Pulling my car into tent, as I went to get out, I was greeted with a sign instructing me to stay in my car. Two nurses in Hazmat suits came out of a temporary building with a piece of paper and held it up to my window with instructions.  “Roll your window down a few inches to begin the test,” I read.  They slid another piece of paper into the car, with instructions on how to take the test.  Two long q-tips and a holding tube followed.  I took the test and handed it back to them saying, “I’ll just park over here to use the bathroom.” “Pull over there and stay in your car,” were the firm instructions.  Having driven four and a half hours, perhaps a bathroom stop earlier would have been in order.  As I pulled to the right, although I had no indication that I might have Covid, it occurred to me that they might just send me home if the test came back positive.

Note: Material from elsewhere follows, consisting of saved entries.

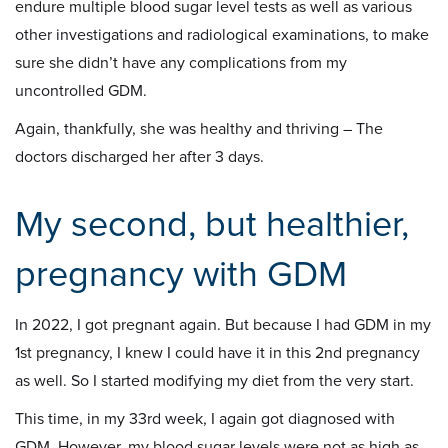
endure multiple blood sugar level tests as well as various
other investigations and radiological examinations, to make
sure she didn’t have any complications from my
uncontrolled GDM.
Again, thankfully, she was healthy and thriving – The
doctors discharged her after 3 days.
My second, but healthier,
pregnancy with GDM
In 2022, I got pregnant again. But because I had GDM in my
1st pregnancy, I knew I could have it in this 2nd pregnancy
as well. So I started modifying my diet from the very start.
This time, in my 33rd week, I again got diagnosed with
GDM. However, my blood sugar levels were not as high as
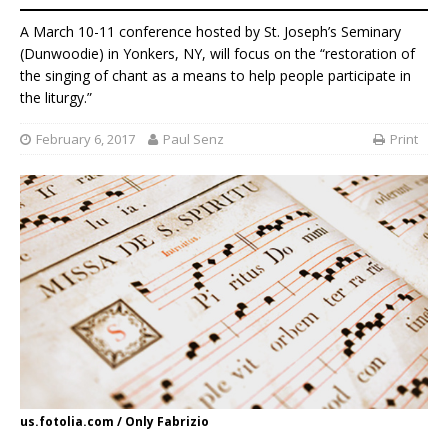
A March 10-11 conference hosted by St. Joseph’s Seminary
(Dunwoodie) in Yonkers, NY, will focus on the “restoration of
the singing of chant as a means to help people participate in
the liturgy.”
February 6, 2017
Paul Senz
Print
us.fotolia.com / Only Fabrizio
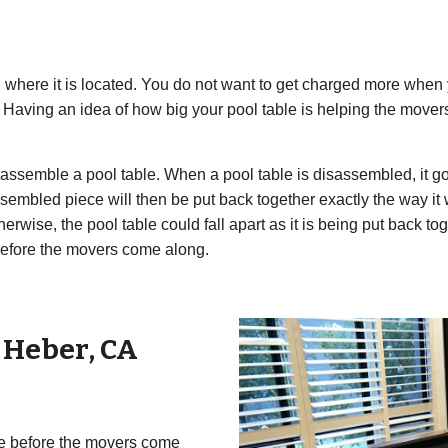
where it is located. You do not want to get charged more when 
e. Having an idea of how big your pool table is helping the mov
semble a pool table. When a pool table is disassembled, it goes
assembled piece will then be put back together exactly the way i
herwise, the pool table could fall apart as it is being put back 
efore the movers come along.
r
Heber
,
CA
ble before the movers come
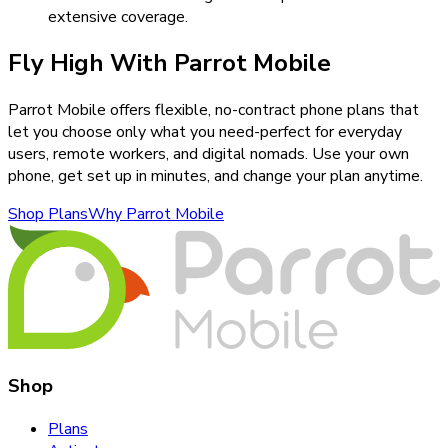
extensive coverage.
Fly High With Parrot Mobile
Parrot Mobile offers flexible, no-contract phone plans that
let you choose only what you need-perfect for everyday
users, remote workers, and digital nomads. Use your own
phone, get set up in minutes, and change your plan anytime.
Shop Plans
Why Parrot Mobile
Shop
Plans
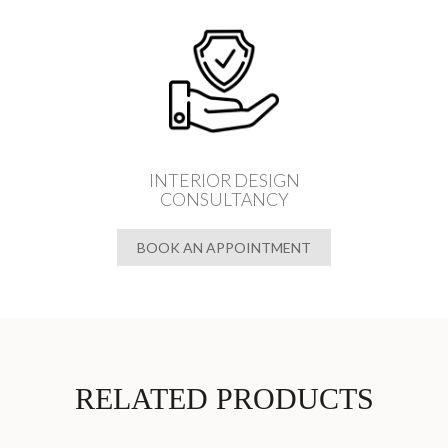
INTERIOR DESIGN
CONSULTANCY
BOOK AN APPOINTMENT
RELATED PRODUCTS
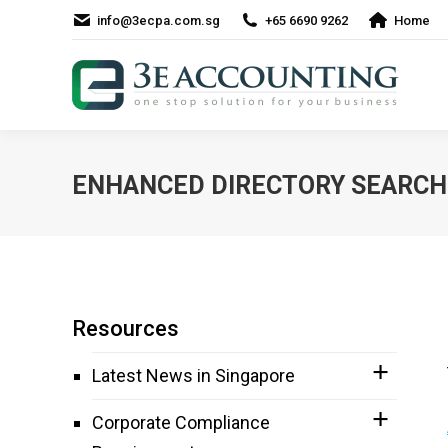
info@3ecpa.com.sg
+65 6690 9262
Home
ENHANCED DIRECTORY SEARCH 
Resources
Latest News in Singapore
Corporate Compliance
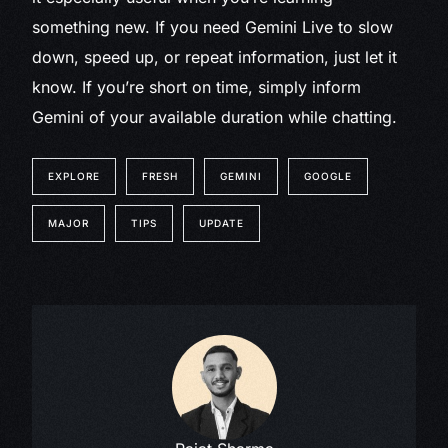
something new. If you need Gemini Live to slow
down, speed up, or repeat information, just let it
know. If you’re short on time, simply inform
Gemini of your available duration while chatting.
EXPLORE
FRESH
GEMINI
GOOGLE
MAJOR
TIPS
UPDATE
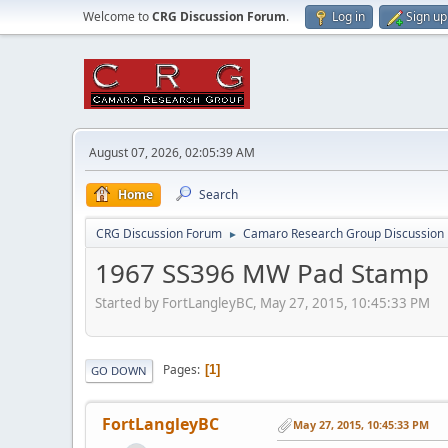
Welcome to
CRG Discussion Forum
.
Log in
Sign up
August 07, 2026, 02:05:39 AM
Home
Search
CRG Discussion Forum
Camaro Research Group Discussion
►
1967 SS396 MW Pad Stamp
Started by FortLangleyBC, May 27, 2015, 10:45:33 PM
Pages
1
GO DOWN
FortLangleyBC
May 27, 2015, 10:45:33 PM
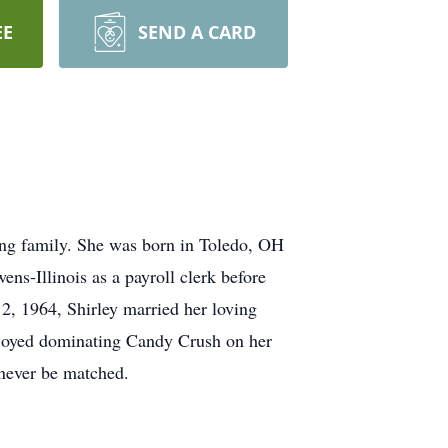
EE
SEND A CARD
ing family. She was born in Toledo, OH
s-Illinois as a payroll clerk before
12, 1964, Shirley married her loving
njoyed dominating Candy Crush on her
 never be matched.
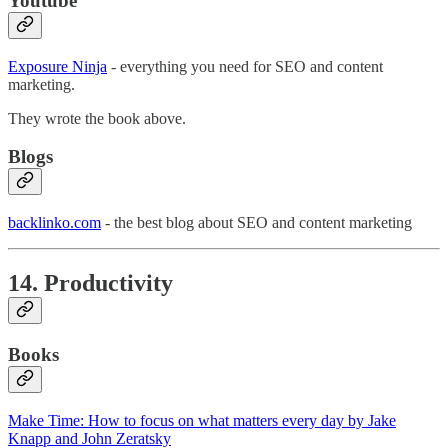
Youtube
Exposure Ninja
- everything you need for SEO and content
marketing.
They wrote the book above.
Blogs
backlinko.com
- the best blog about SEO and content marketing
14. Productivity
Books
Make Time: How to focus on what matters every day by Jake
Knapp and John Zeratsky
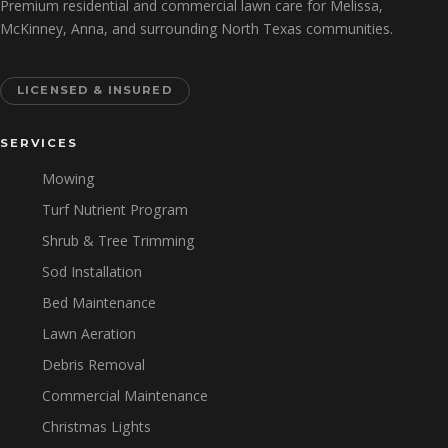
Premium residential and commercial lawn care for Melissa,
McKinney, Anna, and surrounding North Texas communities.
LICENSED & INSURED
SERVICES
Mowing
Turf Nutrient Program
Shrub & Tree Trimming
Sod Installation
Bed Maintenance
Lawn Aeration
Debris Removal
Commercial Maintenance
Christmas Lights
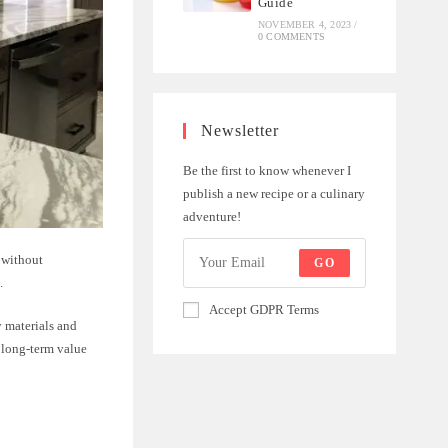
Guide
NOVEMBER 4, 2023
/
0 COMMENTS
Newsletter
Be the first to know whenever I
publish a new recipe or a culinary
adventure!
 without
GO
.
Accept GDPR Terms
y materials and
 long-term value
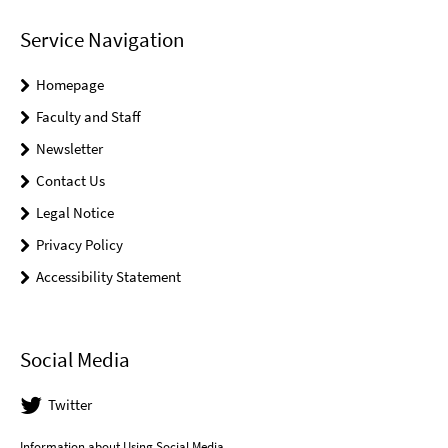
Service Navigation
Homepage
Faculty and Staff
Newsletter
Contact Us
Legal Notice
Privacy Policy
Accessibility Statement
Social Media
Twitter
Information about Using Social Media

I was given the green light to attend the tournament, but others weren’t so lucky.  Former Players Champion, Jacksonville native and Former #1 in the world David Duval had made the more than twenty hour drive from Denver to continue to serve as one of the lead analysts on The Golf Channel coverage.  A negative test sent him back to Denver for the week.

Monday is usually a day to get organized, although there are a few press conference opportunities in the afternoon.  I’m looking forward to what Justin Rose has to say  Easy guy to like and he’s been close here, in playoffs, a couple of times.